■ **AIM OF THE EXERCISE**
Below are the records; give again exactly the line with "Ця фраза, промовлена", the line with "не кричала. Вона винесла вирок.", and each line that lies between them, and nothing besides.

■ **INFORMATION SHOWN**
------------------------------

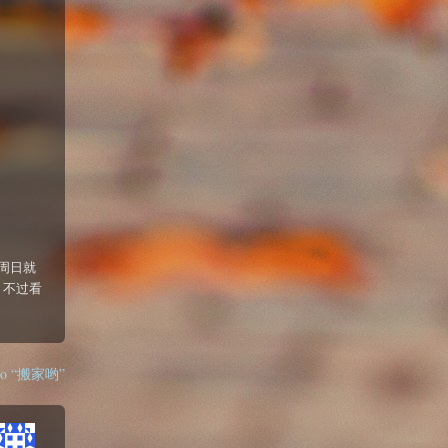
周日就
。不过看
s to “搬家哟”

------------------------------

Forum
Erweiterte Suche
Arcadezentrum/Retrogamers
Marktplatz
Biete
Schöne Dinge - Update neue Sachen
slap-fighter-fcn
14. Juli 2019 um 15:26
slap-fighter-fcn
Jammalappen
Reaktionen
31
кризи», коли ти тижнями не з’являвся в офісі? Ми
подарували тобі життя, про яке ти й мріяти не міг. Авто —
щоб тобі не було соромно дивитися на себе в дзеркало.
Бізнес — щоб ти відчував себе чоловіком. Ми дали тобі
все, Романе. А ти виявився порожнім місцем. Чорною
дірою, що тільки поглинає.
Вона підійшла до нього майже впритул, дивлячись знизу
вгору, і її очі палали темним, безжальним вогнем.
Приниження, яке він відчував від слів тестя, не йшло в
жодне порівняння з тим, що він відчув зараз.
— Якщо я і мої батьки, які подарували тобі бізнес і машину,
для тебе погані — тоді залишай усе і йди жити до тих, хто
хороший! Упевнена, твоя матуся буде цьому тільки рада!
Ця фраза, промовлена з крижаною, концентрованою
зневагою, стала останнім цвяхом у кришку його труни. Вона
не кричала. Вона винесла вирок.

------------------------------

■ **SOLUTION TO THIS PROBLEM**
Ця фраза, промовлена з крижаною, концентрованою
зневагою, стала останнім цвяхом у кришку його труни. Вона
не кричала. Вона винесла вирок.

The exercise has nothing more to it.